Each record is to be copied exactly, with its pictures left behind.

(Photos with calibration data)
--- --- ---
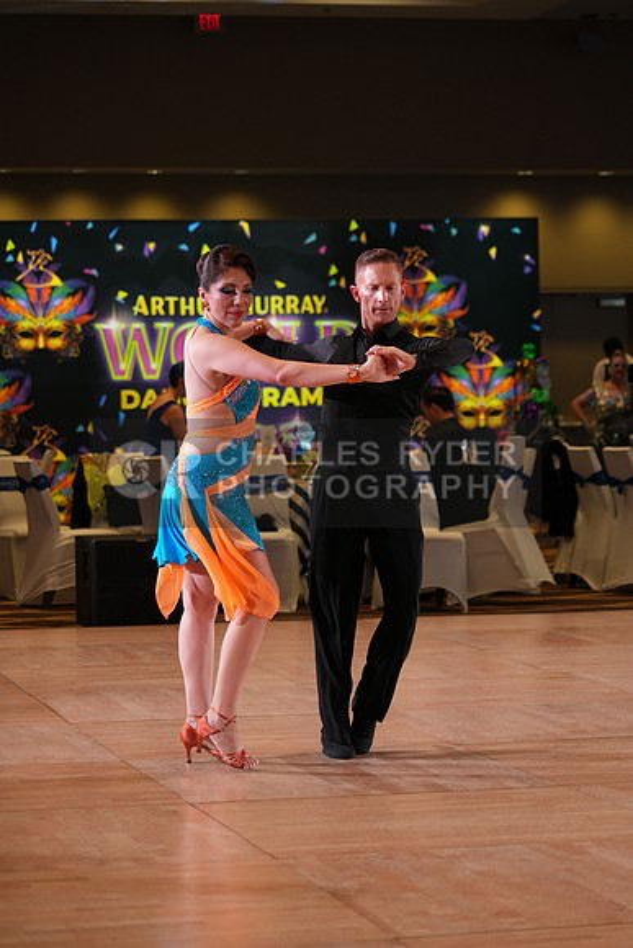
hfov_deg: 13.0
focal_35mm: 105
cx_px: 316
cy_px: 474
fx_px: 2768
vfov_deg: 19.5
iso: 2000
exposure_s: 1/400
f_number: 4
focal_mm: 105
--- --- ---
◆ Solution below ◆
hfov_deg: 13.0
focal_35mm: 105
cx_px: 316
cy_px: 474
fx_px: 2768
vfov_deg: 19.5
iso: 2000
exposure_s: 1/400
f_number: 4
focal_mm: 105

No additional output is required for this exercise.